The point is how closely located data you access often is. If data is roughly sorted by creation time then data you access close to one another in time is stored close to one another on disk. And typically access to data is correlated with creation time. Not for all tables but for many.
Accessing data in totally random locations can be a performance issue.
Depends on lots of things ofc but this is the concern when people talk about UUID for primary keys being an issue.
Values of the same type can be sorted if a order is defined on the type.
It's also strange to contrast "random values" with "integers". You can generate random integers, and they have a "sorting" (depending on what that means though)
Why would you need to order by UUID? I am missing something here. Most of the time we use UUID keys for being able to create a new key without coordination and most of the time we do not want to order by primary key.
Most common database indexes are ordered, so if you are using UUIDv4 you will not only bloat the index you will also have poor locality.
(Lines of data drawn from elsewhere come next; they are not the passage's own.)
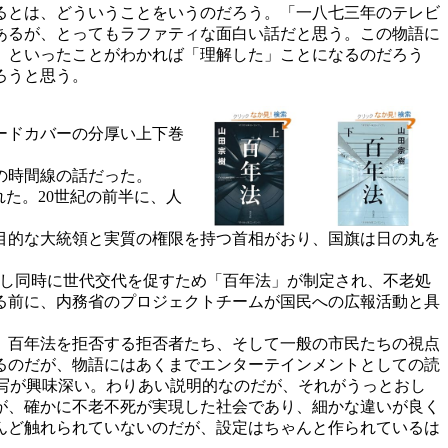
るとは、どういうことをいうのだろう。「一八七三年のテレビ
あるが、とってもラファティな面白い話だと思う。この物語に
、といったことがわかれば「理解した」ことになるのだろう
ろうと思う。
ードカバーの分厚い上下巻
の時間線の話だった。
れた。20世紀の前半に、人
目的な大統領と実質の権限を持つ首相がおり、国旗は日の丸を
かし同時に世代交代を促すため「百年法」が制定され、不老処
る前に、内務省のプロジェクトチームが国民への広報活動と具
。
官、百年法を拒否する拒否者たち、そして一般の市民たちの視点
るのだが、物語にはあくまでエンターテインメントとしての読
写が興味深い。わりあい説明的なのだが、それがうっとおし
が、確かに不老不死が実現した社会であり、細かな違いが良く
んど触れられていないのだが、設定はちゃんと作られているは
If you try to use composite keys to fix locality, you'll end up with an even more bloated index.
I have seen a lot of people sort by (generated) integer values to return the rows "in creation order" assuming that sorting by an integer is somehow magically faster than sorting by a proper timestamp value (which give a more robust "creation order" sorting than a generated integer value).
Assuming the integer value is the PK, it can in fact be much faster for MySQL / MariaDB due to InnoDB’s clustering index. If it can do a range scan over the PK, and that’s also the ORDER BY (with matching direction), congratulations, the rows are already ordered, no sort required. If it has to do a secondary index lookup to find the rows, this is not guaranteed.
Any fixed sized bitstring has an obvious natural ordering, but since they're allocated randomly they lack the density and locality of sequential allocation.